This Is Not a Burial, It’s a Resurrection

This Is Not a Burial, It’s a Resurrection ★★★★★


It marks out Mosese as a notable new voice in African cinema. It comes to us from Lesotho, that small independent country landlocked within South Africa, and stars the late Mary Twala, who gives a searing, fierce performance.

It holds nothing back: Not aesthetics, not performance, not tone or sensation. Mosese composes his film as one part tone poem, one part scathing political critique, one part dirge and one part memorial, because death is a complex beast.

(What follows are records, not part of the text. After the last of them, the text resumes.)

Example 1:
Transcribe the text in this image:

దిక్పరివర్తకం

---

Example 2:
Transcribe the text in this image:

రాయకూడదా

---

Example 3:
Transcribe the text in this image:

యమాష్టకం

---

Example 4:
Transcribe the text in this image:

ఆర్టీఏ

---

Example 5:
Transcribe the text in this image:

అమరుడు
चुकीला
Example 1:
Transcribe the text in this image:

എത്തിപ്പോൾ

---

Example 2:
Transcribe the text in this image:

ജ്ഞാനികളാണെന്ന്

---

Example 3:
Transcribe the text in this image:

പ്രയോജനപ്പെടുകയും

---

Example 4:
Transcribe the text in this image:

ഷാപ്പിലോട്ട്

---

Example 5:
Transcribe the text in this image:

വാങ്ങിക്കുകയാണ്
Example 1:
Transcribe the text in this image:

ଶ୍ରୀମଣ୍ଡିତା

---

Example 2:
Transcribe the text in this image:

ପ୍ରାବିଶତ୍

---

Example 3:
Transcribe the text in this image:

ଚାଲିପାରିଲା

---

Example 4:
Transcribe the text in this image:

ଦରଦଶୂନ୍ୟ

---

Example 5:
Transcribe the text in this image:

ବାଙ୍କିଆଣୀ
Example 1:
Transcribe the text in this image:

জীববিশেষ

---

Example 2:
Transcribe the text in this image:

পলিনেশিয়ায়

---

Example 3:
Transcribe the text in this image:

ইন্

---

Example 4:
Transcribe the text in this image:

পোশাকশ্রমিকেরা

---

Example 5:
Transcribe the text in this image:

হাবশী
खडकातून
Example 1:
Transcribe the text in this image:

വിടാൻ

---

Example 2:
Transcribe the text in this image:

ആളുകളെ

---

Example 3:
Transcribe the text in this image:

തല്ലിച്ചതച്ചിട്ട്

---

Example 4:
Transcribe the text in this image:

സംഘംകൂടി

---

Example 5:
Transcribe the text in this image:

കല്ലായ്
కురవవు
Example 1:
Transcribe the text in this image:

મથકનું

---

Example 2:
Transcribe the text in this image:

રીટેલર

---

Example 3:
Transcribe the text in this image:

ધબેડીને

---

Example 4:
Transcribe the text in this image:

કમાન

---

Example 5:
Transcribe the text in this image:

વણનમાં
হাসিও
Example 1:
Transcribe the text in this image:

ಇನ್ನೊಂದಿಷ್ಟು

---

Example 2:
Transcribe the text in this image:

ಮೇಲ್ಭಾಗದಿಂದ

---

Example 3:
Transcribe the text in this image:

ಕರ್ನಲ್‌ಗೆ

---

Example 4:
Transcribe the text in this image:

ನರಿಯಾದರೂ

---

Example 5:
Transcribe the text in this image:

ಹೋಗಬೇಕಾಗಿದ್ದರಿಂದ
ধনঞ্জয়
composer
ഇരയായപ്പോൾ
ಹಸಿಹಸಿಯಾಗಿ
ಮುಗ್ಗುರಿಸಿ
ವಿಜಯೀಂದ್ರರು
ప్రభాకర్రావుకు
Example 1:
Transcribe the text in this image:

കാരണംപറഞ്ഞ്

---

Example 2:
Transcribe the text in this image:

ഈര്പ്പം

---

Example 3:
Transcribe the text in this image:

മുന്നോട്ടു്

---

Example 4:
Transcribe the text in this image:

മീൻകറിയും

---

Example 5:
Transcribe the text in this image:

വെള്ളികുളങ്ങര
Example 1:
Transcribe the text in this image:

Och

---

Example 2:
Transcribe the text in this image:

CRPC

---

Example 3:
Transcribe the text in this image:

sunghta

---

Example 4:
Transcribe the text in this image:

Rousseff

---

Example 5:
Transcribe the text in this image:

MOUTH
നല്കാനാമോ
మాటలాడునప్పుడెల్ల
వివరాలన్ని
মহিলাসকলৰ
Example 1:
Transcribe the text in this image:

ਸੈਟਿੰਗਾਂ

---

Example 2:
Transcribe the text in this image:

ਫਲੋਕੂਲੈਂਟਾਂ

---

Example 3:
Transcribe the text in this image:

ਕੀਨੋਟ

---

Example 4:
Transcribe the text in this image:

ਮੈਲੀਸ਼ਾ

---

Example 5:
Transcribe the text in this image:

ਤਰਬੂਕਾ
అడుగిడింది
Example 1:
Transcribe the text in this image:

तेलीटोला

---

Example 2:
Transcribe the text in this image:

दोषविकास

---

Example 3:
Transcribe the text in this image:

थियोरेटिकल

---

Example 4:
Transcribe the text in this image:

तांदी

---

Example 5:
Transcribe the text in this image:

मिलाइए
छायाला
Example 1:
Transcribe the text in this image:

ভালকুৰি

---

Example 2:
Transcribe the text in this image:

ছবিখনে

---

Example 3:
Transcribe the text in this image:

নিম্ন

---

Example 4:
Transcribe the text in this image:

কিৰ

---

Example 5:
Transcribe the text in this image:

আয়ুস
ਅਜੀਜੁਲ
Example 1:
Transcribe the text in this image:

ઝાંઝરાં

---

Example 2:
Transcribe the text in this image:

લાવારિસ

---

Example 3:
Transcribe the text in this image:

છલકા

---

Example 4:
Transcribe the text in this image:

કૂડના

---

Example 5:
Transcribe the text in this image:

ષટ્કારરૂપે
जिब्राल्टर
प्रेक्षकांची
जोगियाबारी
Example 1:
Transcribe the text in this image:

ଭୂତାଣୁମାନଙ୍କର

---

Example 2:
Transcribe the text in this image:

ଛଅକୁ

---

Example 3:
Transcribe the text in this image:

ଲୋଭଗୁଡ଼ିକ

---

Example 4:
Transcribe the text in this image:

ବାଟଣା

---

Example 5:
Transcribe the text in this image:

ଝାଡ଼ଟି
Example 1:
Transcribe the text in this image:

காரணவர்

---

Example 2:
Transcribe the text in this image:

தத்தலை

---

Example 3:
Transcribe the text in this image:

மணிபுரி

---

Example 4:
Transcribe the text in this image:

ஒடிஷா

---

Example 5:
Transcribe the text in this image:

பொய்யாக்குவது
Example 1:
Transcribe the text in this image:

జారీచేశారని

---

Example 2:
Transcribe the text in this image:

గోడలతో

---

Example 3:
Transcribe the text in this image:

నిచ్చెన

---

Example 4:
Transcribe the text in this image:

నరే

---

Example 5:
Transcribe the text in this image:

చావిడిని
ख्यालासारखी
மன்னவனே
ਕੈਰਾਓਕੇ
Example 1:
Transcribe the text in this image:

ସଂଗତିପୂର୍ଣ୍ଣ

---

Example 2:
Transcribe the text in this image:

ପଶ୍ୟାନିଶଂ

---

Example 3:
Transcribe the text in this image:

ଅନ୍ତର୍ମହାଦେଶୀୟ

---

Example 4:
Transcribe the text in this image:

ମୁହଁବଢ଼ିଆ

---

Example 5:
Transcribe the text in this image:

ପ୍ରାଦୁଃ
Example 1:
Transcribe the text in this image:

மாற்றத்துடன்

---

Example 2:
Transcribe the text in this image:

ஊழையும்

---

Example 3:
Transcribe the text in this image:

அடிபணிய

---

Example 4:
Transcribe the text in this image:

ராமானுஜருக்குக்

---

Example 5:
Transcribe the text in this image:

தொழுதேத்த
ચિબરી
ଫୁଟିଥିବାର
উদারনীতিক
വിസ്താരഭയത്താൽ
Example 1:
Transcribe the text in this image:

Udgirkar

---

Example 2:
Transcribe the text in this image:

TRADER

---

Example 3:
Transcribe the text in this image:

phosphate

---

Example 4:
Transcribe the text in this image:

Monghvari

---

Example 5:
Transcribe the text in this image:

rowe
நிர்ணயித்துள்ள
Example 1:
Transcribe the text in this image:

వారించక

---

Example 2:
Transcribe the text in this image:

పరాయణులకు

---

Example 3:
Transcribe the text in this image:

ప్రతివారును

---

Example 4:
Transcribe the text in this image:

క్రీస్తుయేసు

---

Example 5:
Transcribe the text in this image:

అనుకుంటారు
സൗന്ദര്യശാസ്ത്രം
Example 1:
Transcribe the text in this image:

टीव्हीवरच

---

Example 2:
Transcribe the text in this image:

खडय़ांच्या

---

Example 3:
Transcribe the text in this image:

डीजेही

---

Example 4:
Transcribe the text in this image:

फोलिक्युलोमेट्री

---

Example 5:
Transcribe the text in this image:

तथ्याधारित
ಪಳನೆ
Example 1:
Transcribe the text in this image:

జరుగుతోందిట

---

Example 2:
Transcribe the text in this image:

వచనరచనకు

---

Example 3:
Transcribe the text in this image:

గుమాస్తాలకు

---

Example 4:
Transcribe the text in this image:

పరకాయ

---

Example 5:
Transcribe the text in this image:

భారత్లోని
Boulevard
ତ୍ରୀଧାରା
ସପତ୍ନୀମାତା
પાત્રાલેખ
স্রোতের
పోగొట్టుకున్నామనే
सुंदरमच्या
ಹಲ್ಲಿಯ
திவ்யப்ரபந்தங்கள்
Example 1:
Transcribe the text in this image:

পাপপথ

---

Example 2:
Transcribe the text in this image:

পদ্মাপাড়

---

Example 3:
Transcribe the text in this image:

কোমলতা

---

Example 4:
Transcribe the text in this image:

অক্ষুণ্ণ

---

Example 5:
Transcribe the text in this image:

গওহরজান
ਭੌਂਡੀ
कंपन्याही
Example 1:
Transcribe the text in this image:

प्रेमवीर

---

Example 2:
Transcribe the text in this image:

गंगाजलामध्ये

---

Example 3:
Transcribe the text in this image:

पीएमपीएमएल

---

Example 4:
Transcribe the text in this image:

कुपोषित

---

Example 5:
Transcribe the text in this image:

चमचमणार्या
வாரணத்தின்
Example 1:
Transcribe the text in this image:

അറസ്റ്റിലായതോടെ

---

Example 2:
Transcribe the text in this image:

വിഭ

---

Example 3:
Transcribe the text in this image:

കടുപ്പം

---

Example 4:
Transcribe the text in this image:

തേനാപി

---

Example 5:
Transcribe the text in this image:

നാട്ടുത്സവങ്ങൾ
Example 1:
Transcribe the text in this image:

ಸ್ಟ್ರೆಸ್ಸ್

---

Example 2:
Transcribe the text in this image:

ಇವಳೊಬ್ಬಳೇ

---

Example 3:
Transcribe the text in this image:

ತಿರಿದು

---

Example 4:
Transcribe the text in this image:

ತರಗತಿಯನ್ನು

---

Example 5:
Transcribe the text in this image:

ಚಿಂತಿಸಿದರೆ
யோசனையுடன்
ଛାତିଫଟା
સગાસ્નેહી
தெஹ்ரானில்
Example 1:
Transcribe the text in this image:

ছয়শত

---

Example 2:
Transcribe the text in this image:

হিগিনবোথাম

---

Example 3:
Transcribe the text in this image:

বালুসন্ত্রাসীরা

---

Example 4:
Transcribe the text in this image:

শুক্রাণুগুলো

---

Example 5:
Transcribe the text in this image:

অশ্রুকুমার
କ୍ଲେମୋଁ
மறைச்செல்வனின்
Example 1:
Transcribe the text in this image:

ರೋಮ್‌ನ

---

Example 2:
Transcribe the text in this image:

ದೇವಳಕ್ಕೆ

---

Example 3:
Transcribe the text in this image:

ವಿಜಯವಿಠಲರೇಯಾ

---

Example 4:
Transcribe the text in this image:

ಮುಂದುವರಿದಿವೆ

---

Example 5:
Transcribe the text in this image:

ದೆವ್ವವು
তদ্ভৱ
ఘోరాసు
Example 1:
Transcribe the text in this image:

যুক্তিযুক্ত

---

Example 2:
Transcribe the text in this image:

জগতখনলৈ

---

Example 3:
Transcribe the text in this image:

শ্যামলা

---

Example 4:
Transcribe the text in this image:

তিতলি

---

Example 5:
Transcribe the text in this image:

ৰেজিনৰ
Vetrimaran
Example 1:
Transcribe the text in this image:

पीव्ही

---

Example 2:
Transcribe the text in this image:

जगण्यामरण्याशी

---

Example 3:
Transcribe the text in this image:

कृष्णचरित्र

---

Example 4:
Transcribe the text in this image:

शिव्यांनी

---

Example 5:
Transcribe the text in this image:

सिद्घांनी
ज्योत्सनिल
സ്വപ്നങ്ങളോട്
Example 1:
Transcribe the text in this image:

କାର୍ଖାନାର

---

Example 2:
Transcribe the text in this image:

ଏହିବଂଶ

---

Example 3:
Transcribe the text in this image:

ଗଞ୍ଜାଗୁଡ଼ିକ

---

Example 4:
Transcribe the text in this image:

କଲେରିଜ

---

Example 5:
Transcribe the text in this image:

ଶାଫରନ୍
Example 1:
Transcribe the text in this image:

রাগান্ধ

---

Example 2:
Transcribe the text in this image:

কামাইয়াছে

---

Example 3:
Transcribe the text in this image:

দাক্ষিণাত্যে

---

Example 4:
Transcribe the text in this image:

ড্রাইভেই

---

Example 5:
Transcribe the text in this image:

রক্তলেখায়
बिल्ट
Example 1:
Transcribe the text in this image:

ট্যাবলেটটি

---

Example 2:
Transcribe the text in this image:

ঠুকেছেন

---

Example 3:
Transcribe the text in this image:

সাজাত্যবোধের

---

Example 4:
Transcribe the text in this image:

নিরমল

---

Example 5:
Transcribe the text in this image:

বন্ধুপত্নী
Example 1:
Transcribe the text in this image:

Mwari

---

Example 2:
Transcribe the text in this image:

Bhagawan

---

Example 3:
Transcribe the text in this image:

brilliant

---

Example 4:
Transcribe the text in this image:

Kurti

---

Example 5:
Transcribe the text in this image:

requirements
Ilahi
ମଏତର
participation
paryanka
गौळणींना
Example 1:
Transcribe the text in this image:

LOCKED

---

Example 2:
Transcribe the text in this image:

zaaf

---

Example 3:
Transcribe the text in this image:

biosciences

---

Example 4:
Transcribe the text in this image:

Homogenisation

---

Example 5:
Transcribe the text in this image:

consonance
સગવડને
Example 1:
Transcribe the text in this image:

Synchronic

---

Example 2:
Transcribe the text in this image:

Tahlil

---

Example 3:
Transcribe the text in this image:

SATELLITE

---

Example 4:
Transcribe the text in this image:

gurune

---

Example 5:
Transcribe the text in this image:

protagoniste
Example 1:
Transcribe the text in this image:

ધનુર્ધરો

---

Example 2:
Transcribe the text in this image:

Saying goodbye hurts, especially when you’re the last one left, like Mantoa. But This Is Not a Burial, It’s a Resurrection, in between the sound of grief that’s somehow inchoate and eternal, finds the space to celebrate life through the marking of death.

It’s philosophically, spiritually, and historically enormous, with existential themes sitting alongside African storytelling traditions, and indictments of colonialism and cultural destruction expressed with astonishing images and artistry. By questioning so-called “development,” the filmmaker Lemohang Jeremiah Mosese may also want to reflect on how Christianity, colonialism, and modernization have entangled with each other.

It offers a vivid, beautifully crafted reflection on identity, community and the tension between respecting age-old traditions and accepting the seemingly unstoppable march of progress.

I recommend seeing it more than once; luckily, it’s so gorgeous and spellbinding that it invites repeat viewings.